◆ Supplied data:
+++++
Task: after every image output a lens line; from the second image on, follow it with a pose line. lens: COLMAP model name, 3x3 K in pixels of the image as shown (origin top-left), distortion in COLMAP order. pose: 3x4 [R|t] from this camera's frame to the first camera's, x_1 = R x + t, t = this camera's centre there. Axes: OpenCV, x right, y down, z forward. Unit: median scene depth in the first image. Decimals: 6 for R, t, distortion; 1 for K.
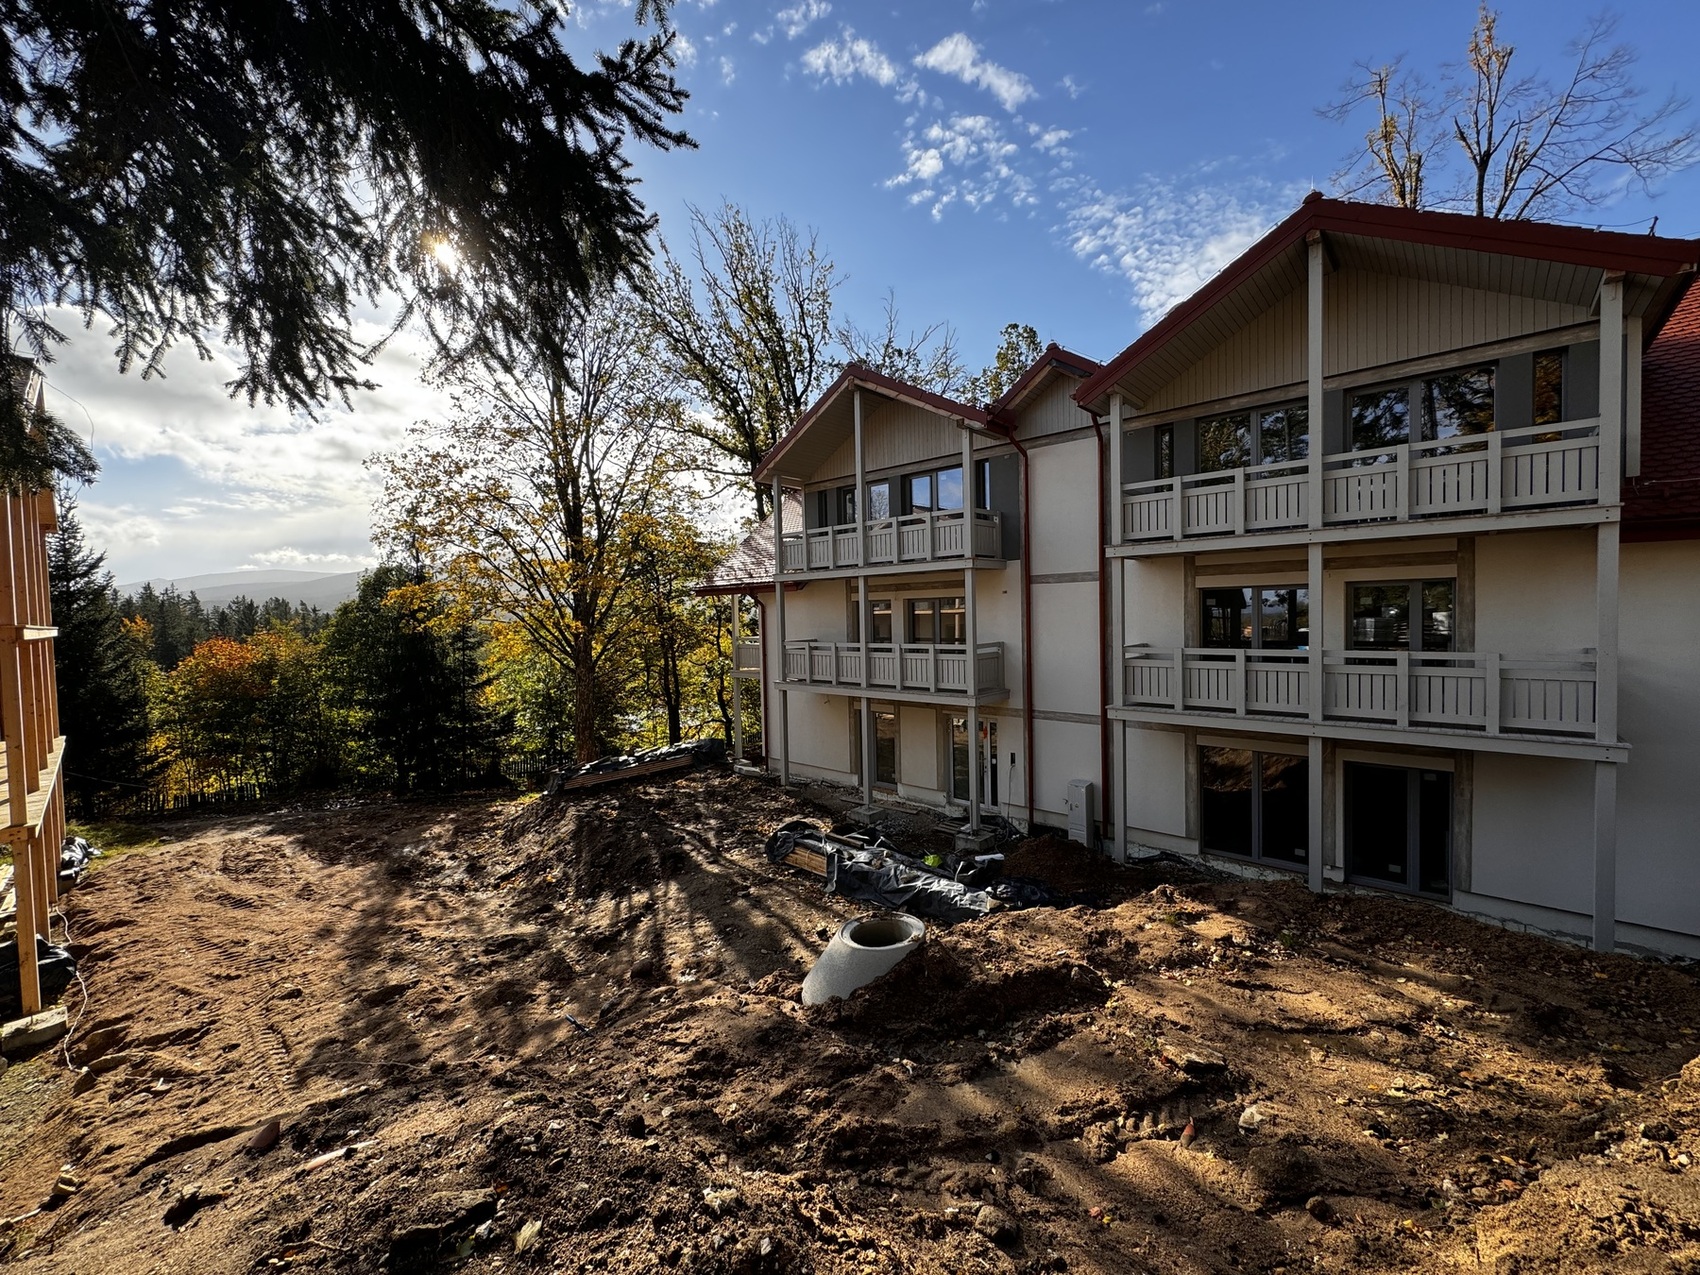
lens RADIAL K [[696.9, 0, 850.0], [0, 696.9, 637.5], [0, 0, 1]] dist [-0.003736, -0.000156]
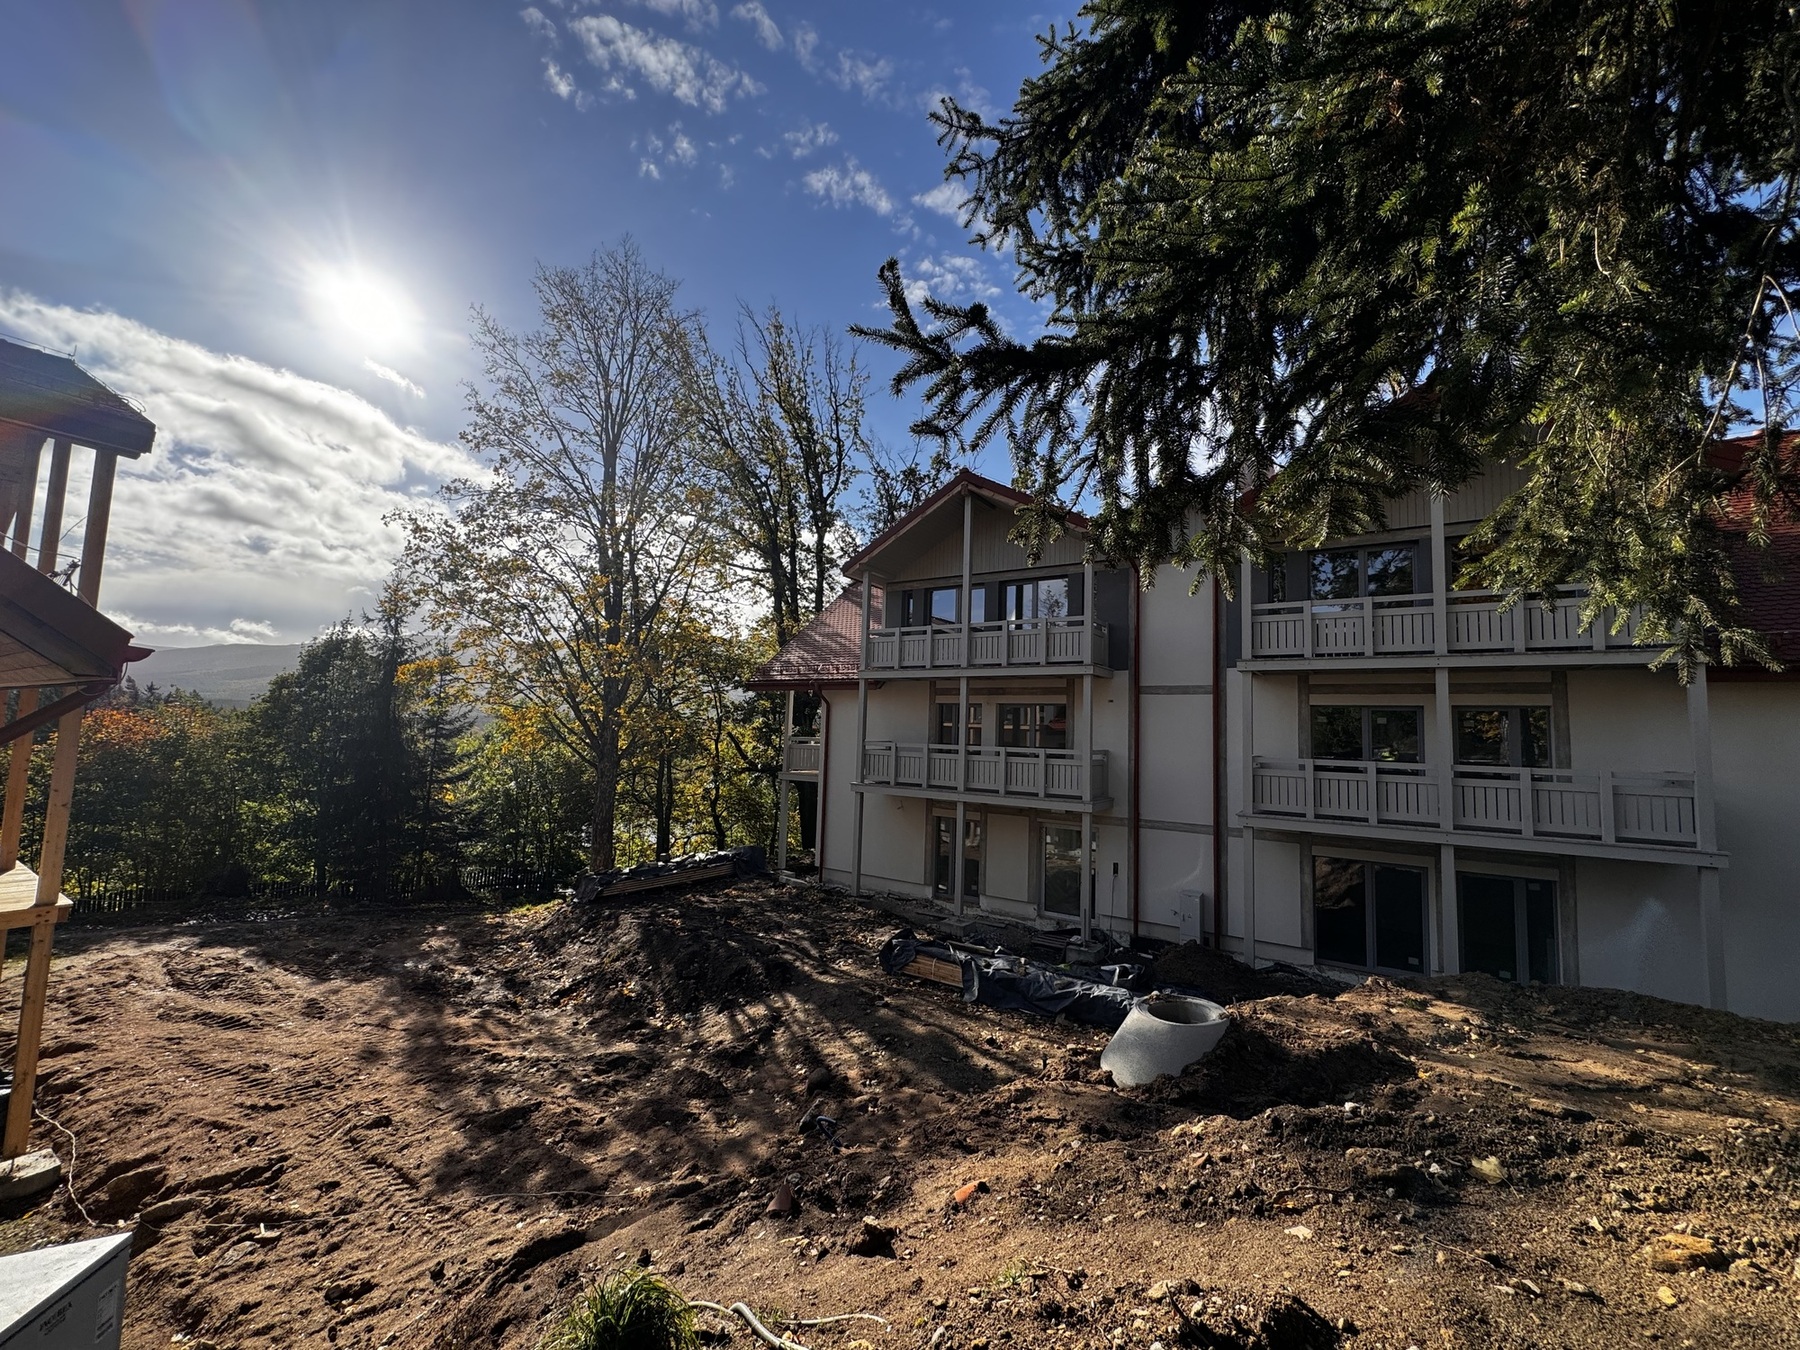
lens RADIAL K [[737.9, 0, 900.0], [0, 737.9, 675.0], [0, 0, 1]] dist [-0.003736, -0.000156]
pose [[0.986402, 0.066100, 0.150470, -0.289289], [-0.048626, 0.991943, -0.116985, 0.044622], [-0.156991, 0.108078, 0.981669, -0.016176]]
+++++
◆ What is being asked: Locate each line in the listing above that contains the string "lens", and copy every such line in full.

◆ Output of the exercise:
Task: after every image output a lens line; from the second image on, follow it with a pose line. lens: COLMAP model name, 3x3 K in pixels of the image as shown (origin top-left), distortion in COLMAP order. pose: 3x4 [R|t] from this camera's frame to the first camera's, x_1 = R x + t, t = this camera's centre there. Axes: OpenCV, x right, y down, z forward. Unit: median scene depth in the first image. Decimals: 6 for R, t, distortion; 1 for K.
lens RADIAL K [[696.9, 0, 850.0], [0, 696.9, 637.5], [0, 0, 1]] dist [-0.003736, -0.000156]
lens RADIAL K [[737.9, 0, 900.0], [0, 737.9, 675.0], [0, 0, 1]] dist [-0.003736, -0.000156]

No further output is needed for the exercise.